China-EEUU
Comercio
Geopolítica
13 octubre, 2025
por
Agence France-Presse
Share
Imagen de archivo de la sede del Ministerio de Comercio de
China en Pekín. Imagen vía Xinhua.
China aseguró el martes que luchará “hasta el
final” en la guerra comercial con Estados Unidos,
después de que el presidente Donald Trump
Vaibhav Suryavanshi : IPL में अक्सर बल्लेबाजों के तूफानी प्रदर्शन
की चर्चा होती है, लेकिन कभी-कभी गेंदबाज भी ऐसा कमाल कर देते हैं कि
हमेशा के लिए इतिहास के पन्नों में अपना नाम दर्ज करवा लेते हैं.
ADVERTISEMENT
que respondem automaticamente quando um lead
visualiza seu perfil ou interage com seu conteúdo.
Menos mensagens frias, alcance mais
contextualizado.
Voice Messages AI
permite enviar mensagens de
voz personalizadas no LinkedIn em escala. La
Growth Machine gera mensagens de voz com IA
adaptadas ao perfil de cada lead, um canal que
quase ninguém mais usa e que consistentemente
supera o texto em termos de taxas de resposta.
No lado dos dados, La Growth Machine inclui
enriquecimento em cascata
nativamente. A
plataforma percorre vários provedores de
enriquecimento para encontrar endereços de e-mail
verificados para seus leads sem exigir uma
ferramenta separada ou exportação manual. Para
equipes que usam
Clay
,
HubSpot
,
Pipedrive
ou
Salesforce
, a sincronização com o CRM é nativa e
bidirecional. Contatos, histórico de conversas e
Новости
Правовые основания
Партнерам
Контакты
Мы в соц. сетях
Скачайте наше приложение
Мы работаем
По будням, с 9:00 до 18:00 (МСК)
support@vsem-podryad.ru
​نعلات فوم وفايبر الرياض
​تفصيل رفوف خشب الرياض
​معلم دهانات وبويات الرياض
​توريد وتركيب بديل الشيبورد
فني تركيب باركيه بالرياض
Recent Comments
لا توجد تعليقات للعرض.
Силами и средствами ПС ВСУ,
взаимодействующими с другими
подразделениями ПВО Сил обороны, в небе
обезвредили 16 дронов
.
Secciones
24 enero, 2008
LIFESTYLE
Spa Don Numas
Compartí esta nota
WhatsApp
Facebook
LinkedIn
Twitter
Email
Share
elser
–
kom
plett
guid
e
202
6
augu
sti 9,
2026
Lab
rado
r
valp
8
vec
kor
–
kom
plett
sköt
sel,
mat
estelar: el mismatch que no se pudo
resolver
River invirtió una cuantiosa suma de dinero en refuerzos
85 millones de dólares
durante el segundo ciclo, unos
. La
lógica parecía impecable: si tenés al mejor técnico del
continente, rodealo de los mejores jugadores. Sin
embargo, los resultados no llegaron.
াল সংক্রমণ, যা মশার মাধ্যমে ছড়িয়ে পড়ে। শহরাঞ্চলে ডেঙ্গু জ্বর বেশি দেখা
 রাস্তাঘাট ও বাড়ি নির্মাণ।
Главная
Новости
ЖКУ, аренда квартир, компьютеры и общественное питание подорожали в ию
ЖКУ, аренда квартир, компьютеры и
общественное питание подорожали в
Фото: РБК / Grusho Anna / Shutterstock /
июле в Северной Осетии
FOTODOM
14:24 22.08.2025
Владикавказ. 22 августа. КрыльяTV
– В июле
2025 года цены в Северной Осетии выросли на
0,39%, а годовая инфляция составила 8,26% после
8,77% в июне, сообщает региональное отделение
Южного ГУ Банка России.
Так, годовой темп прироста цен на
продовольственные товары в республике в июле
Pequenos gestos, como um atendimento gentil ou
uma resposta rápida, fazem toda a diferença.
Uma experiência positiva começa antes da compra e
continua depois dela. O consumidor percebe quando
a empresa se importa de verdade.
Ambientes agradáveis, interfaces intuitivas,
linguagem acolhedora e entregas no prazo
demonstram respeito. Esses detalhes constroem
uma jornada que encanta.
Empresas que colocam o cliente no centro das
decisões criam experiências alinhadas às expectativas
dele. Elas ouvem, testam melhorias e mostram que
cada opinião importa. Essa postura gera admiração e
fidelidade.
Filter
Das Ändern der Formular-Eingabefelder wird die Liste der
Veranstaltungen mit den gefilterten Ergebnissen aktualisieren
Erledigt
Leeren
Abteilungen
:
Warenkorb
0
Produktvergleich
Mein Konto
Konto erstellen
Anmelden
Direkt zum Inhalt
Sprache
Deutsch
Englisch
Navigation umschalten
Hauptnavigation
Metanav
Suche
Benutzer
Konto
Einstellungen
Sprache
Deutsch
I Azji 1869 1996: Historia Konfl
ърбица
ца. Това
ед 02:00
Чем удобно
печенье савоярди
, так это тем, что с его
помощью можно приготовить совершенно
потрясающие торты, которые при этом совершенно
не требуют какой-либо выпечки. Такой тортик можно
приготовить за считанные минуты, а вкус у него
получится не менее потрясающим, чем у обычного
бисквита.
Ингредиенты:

WHAT YOU SHOULD DO:
Please pick out every line above that contains the word "mais" and copy each of those lines in full.

RESULT:
Menos mensagens frias, alcance mais
quase ninguém mais usa e que consistentemente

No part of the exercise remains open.